== Segment start ==

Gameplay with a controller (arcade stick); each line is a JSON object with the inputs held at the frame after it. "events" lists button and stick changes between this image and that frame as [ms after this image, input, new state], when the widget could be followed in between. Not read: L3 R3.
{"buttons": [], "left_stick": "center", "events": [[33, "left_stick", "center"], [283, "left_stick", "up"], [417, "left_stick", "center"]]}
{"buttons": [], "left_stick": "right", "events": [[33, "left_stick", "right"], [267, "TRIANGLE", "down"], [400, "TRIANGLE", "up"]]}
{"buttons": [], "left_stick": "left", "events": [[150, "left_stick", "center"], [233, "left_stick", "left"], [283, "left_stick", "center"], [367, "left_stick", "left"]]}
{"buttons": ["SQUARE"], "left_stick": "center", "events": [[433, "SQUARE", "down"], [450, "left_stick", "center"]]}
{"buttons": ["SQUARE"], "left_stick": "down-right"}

== Segment end ==

What you need to do: Using the material above, copy every line in which the string "SQUARE" occurs.

Result for this exercise:
{"buttons": ["SQUARE"], "left_stick": "center", "events": [[433, "SQUARE", "down"], [450, "left_stick", "center"]]}
{"buttons": ["SQUARE"], "left_stick": "down-right"}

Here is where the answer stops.